Suburban Propane Partners sold 71 percent of its propane to retail customers and 29 percent to wholesale customers or for hedging activities in fiscal 1998. Retail customers consisted of residential customers (27 percent), commercial customers (18 percent), industrial customers (ten percent), agricultural customers (five percent), and other retail users (11 percent).

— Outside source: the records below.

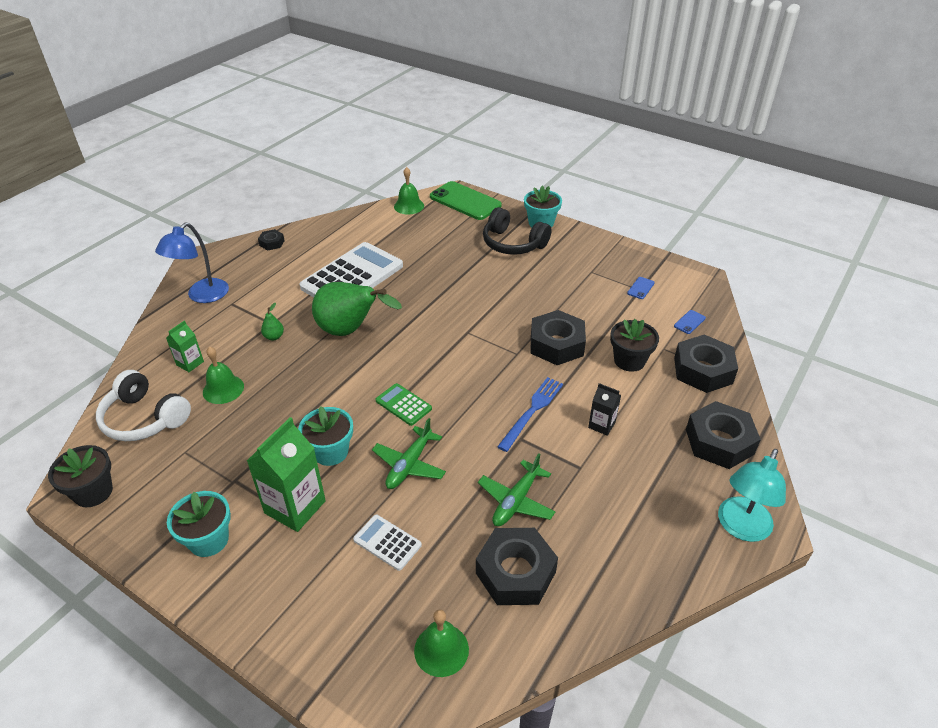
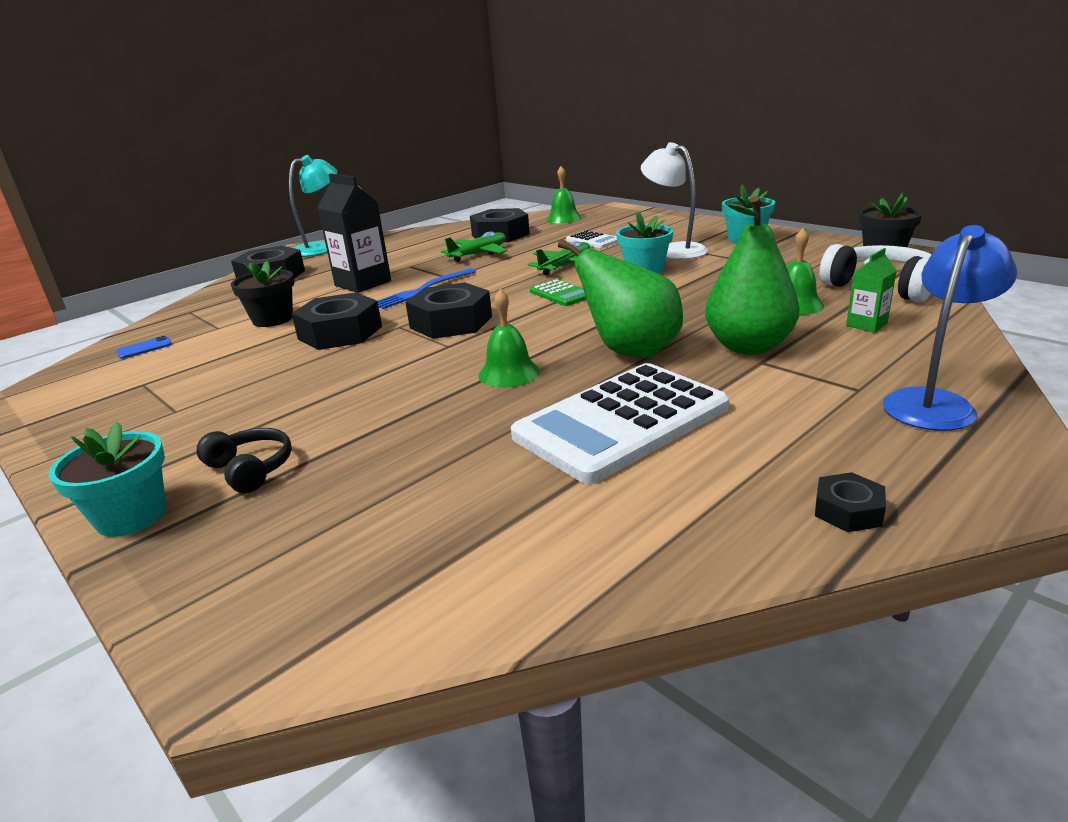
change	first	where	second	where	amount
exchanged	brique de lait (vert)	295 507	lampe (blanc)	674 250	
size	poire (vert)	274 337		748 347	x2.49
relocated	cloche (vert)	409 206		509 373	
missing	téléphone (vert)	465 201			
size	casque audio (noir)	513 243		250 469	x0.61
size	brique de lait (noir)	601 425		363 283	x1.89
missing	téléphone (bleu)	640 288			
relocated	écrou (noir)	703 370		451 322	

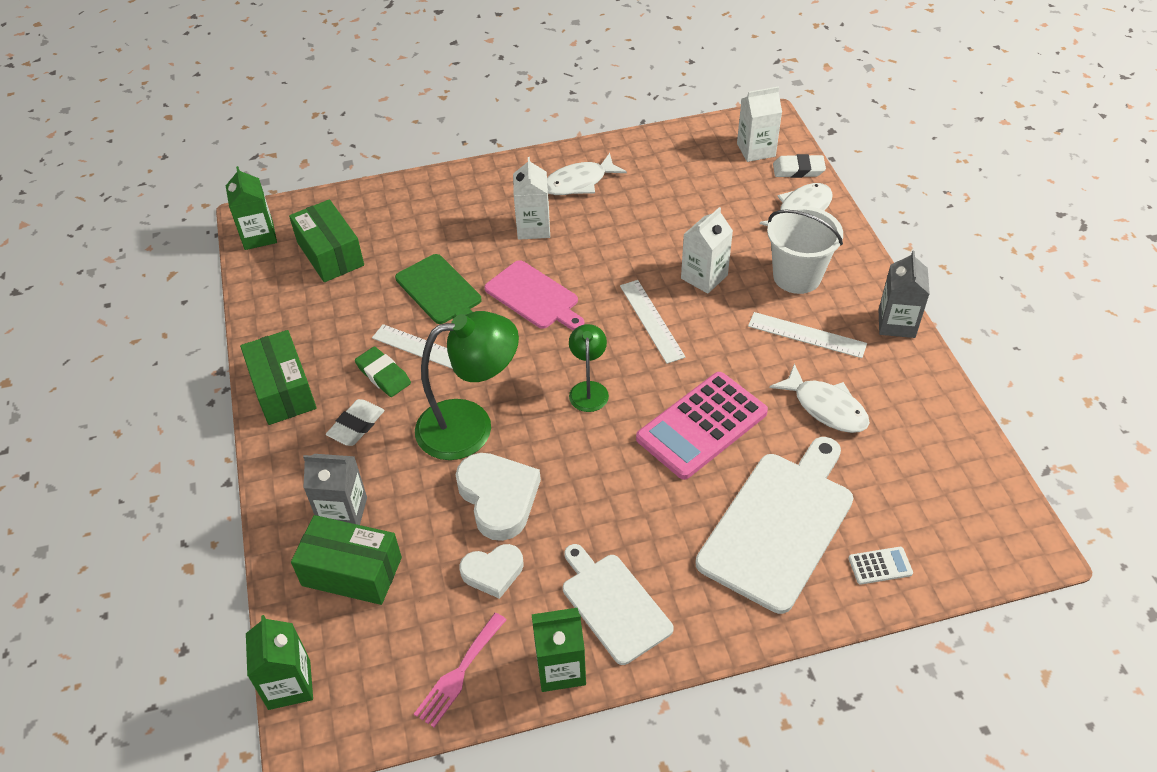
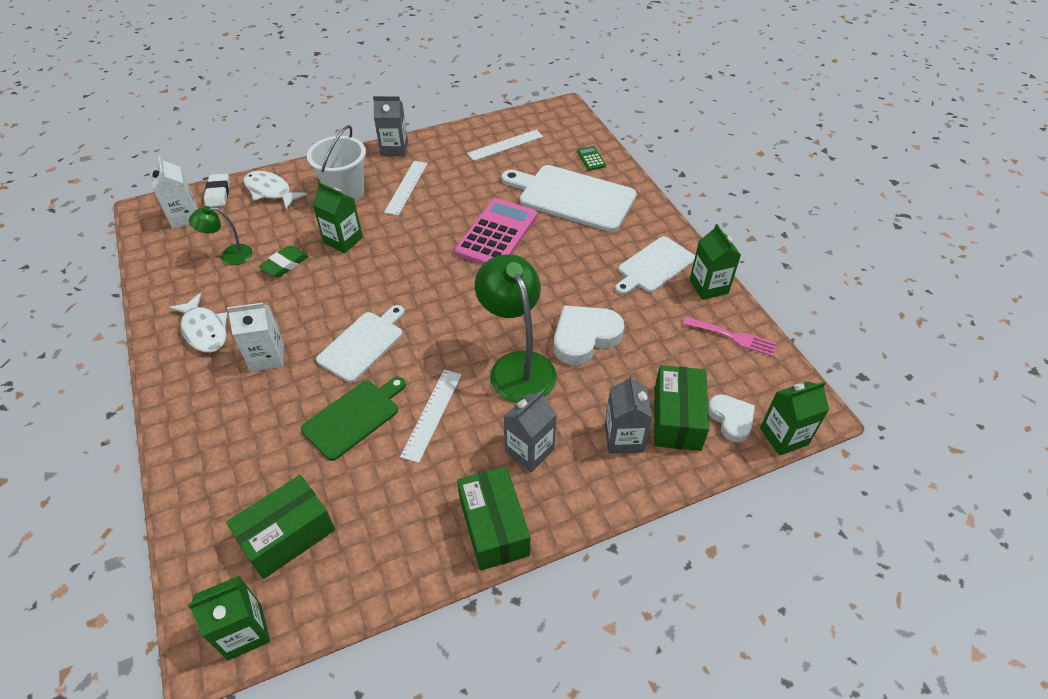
change	first	where	second	where	amount
spun	boîte (vert)	283 390		494 527	75 degrees counterclockwise
exchanged	gomme (blanc)	356 425	brique de lait (gris)	529 450	
relocated	gomme (vert)	383 375		285 264	
relocated	cœur (blanc)	493 572		731 419	
colour	planche à découper (rose)	534 297	planche à découper (blanc)	363 344	
relocated	lampe (vert)	588 389		229 255	
relocated	règle (blanc)	651 320		505 145	
spun	calculatrice (rose)	701 425		497 234	105 degrees counterclockwise
colour	brique de lait (blanc)	704 277	brique de lait (vert)	343 240	
missing	poisson (blanc)	826 407			
colour	calculatrice (blanc)	880 566	calculatrice (vert)	591 159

Suburban generally was making retail deliveries of propane to customers’ storage tanks by means of bobtail and rack trucks. The partnership also was delivering propane to retail customers in portable cylinders. Propane also was being delivered to certain other bulk end users, such as industrial, agricultural, and utility customers, in larger trucks called transports. Among Suburban’s suppliers of propane were its own storage facilities in Elk Grove, California, and Hattiesburg, Mississippi. In its wholesale operations, Suburban Propane Partners principally was selling propane to large bulk end-users, such as industrial, agricultural, and utility customers.
Principal Subsidiaries
Suburban Propane L.P., and its subsidiary, Suburban Sales and Service, Inc.
Further Reading
Anton, Mark J., Suburban Propane Gas Corporation, New York: The Newcomen Society in North America, 1982.
Cole, Robert J., “Group Bids for Suburban Propane,” New York Times, December 9, 1982, p. D5.
“Cool Weather to Heat Up Suburban Propane Results,” Barren’s, October 31, 1974, pp. 32–33.
“New Uses for LP Gas Fuel Suburban Propane,” Barren’s, August 31, 1964, p. 21.
Sandier, Linda, “Hanson Will Benefit from Suburban Propane Partnership Sale, but Will Investors Do As Well?” Wall Street Journal, January 15, 1996, p. C2.
Scott, Robert D., Jr., “Propane Gas Distributors,” Wall Street Transcript, January 29, 1973, pp. 31,667-31,668.
Simon, Ellen, “Propane Chief Faces Pressure,” Newark Star-Ledger, December 3, 1996, pp. 43–44.
“Suburban Propane Gas Corporation,” Wall Street Transcript, January 19, 1980, pp. 60,320-60,321.
“Suburban Propane—Income Plus Growth,” Financial World, September 1, 1965, pp. 13–14.
Zelkind, Michael A., “Suburban Propane Gas,” Wall Street Transcript, April 14, 1969, pp. 16,354-16,355.